How Is Substance Abuse Childish Behavior?
It might seem like an odd way to think about substance abuse and addiction, but the behaviors are childish and immature. No one can claim ignorance of the negative consequences of drug or alcohol abuse, yet people do it anyway. Being impulsive and lacking self-discipline are traits that are common in children and which we are expected to outgrow. So why do drug abusers act like children and how can they learn to grow up?
Impulsivity, Self-Control And Drug Abuse
Controlling impulses is something we all have to learn as human beings. We are not born with self-discipline. As young children we reach for what we want. As we grow older we learn to control our impulses. Those who fail to learn the skill, for whatever reason, are not as successful. For instance, a study found that teenagers that exhibited strong self-control were more likely to be positive, achieve goals and be self-motivated and successful in academics than their impulsive peers.
Research has also found that being impulsive and lacking self-control are traits that may be inherent in some people. We also know that having these traits makes some people more susceptible to drug abuse and addiction. If you can’t control your impulses, and if you lack the self-control to turn down a pleasurable drug because of negative consequences, you are more likely to be an addict.
Growing Up And Learning Self-Control
Just because addicts act more childishly and are more impulsive than non-addicted adults, does not mean they cannot learn to control themselves and be more emotionally mature. One powerful, yet simple, tool is distraction. People who have good self-control are good at distracting themselves. If something pleasurable is set before you, but you know you should resist, distract yourself. Think about other things or engage in an alternative activity—whatever you do, make the distraction positive. You will be more likely to control your impulse if you can distract yourself with something that is pleasurable and good for you.

**DATA SHOWN**:
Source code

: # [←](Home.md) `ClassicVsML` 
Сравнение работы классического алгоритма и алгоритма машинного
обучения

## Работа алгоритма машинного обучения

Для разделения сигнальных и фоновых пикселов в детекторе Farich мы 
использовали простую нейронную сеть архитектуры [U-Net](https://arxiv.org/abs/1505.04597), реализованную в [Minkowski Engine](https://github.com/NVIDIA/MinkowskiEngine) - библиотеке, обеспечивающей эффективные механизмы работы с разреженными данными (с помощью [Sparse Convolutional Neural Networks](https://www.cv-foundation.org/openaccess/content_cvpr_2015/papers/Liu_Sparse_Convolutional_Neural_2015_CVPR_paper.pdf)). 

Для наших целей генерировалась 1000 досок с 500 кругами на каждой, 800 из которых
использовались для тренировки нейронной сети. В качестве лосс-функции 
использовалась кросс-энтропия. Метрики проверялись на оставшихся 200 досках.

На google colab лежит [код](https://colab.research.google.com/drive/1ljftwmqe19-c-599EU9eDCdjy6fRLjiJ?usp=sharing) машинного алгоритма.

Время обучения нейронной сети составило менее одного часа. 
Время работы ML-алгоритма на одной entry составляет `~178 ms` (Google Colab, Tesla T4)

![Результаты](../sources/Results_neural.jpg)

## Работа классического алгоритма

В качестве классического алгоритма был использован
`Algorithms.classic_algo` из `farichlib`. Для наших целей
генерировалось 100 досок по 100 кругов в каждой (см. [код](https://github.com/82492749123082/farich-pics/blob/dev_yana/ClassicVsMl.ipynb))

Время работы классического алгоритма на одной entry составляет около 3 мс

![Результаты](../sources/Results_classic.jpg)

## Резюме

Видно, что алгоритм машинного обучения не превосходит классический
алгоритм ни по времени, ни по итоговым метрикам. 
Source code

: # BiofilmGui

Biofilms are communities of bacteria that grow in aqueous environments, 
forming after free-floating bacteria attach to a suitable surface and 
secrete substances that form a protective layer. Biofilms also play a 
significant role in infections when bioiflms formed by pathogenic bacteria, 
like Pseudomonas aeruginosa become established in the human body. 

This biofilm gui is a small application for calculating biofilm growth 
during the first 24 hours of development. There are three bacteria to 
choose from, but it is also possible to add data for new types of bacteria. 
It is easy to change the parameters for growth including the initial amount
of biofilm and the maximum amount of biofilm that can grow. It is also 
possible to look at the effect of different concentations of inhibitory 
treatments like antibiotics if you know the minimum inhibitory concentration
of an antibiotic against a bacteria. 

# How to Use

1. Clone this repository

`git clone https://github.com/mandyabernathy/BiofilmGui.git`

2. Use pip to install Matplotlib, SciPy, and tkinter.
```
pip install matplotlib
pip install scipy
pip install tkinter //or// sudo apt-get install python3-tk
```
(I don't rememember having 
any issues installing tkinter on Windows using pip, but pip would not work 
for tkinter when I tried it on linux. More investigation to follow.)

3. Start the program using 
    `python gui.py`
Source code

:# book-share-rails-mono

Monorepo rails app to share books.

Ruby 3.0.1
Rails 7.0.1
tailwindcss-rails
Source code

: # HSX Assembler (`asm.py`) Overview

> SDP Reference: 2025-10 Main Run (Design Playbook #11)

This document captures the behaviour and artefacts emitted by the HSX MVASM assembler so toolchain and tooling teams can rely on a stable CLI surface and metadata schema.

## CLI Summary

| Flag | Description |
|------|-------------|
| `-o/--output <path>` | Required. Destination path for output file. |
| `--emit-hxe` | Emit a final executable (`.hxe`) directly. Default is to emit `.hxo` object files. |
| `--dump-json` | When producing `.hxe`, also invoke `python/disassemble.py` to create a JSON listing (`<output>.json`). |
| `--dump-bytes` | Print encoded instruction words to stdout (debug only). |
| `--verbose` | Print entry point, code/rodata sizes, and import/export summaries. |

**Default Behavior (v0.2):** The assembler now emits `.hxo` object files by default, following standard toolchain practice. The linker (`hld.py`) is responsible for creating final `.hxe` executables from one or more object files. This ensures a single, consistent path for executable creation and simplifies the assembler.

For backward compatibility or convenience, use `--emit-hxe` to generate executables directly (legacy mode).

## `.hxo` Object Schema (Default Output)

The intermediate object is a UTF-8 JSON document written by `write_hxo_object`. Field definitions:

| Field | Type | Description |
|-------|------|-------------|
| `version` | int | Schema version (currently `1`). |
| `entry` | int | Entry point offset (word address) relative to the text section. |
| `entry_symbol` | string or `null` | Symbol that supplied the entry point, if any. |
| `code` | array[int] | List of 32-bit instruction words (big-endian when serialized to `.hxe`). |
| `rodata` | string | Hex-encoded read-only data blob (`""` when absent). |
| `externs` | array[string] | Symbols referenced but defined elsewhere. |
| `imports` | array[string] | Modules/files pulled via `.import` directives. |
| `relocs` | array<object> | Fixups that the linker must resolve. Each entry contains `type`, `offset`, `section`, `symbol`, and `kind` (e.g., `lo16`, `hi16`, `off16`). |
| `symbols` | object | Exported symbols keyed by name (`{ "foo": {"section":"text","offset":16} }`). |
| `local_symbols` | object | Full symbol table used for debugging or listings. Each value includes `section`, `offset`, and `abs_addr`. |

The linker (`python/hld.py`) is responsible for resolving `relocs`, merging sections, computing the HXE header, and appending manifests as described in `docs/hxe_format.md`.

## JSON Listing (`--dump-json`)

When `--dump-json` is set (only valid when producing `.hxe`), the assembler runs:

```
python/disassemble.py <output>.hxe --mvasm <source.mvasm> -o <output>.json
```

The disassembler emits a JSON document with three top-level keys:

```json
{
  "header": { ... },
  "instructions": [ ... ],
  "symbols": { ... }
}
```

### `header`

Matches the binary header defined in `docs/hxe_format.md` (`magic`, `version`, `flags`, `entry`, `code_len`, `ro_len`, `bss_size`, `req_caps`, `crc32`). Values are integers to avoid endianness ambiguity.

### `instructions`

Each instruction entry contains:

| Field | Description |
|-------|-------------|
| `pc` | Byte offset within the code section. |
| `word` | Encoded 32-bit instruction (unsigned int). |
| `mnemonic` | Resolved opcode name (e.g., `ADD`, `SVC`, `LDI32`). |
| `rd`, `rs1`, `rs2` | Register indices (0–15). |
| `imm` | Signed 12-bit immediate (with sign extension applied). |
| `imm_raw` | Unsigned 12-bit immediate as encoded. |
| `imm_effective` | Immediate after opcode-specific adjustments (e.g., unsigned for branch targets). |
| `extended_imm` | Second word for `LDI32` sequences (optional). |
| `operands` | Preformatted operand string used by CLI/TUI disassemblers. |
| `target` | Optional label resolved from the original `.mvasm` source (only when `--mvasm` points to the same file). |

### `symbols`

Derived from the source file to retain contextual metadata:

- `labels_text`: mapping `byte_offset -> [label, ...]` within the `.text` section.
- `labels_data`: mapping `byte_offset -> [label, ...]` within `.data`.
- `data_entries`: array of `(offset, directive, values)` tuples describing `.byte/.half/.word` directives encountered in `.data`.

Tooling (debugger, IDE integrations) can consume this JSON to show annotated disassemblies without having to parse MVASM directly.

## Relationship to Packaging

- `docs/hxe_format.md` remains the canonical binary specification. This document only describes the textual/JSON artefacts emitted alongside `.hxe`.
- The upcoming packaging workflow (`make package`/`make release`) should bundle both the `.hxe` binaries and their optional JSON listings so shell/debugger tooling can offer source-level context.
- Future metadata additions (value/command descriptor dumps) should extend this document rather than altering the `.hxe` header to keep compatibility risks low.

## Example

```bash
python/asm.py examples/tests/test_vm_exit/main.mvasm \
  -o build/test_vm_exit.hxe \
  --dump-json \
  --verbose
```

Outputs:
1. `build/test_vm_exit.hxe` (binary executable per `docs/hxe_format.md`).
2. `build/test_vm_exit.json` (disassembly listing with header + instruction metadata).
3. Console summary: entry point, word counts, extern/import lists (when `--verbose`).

**WORK INSTRUCTION**: Continue the article on substance abuse as childish behavior, starting after its last sentence.

**OUTPUT**:
Another good tool that emotionally mature adults use is stress-management. If you are stressed out, you put yourself in a negative cycle of bad behaviors and poor health. When stressed, you are more likely to be impulsive. Meditation, exercise, adequate sleep, good nutrition and mindfulness all help to manage stress and help you to make better choices, not ones based on impulses. The better you feel, the better able you will be to make good choices.
People with good self-control are good planners. Thinking about the future and planning for situations in which your self-control may be tested can help you to resist your impulses. For instance, if you are trying to cut back on drinking, consider all the possible situations you may face. If you’re going to a party, make a plan for how many drinks you will have and how you will resist the impulse to have more. Plan out how you will handle people who urge you to keep drinking. Making these plans can help lead you to successfully control your impulses.
Finally, maintain a positive attitude. Some people believe that willpower is a finite resource, but this isn’t true. You may be faced with a number of temptations, but you can learn through practice and experiences to control your impulses. You are not a child anymore, and although you still act like one at times, you do have the power within you to grow up and act like a mature adult with self-control.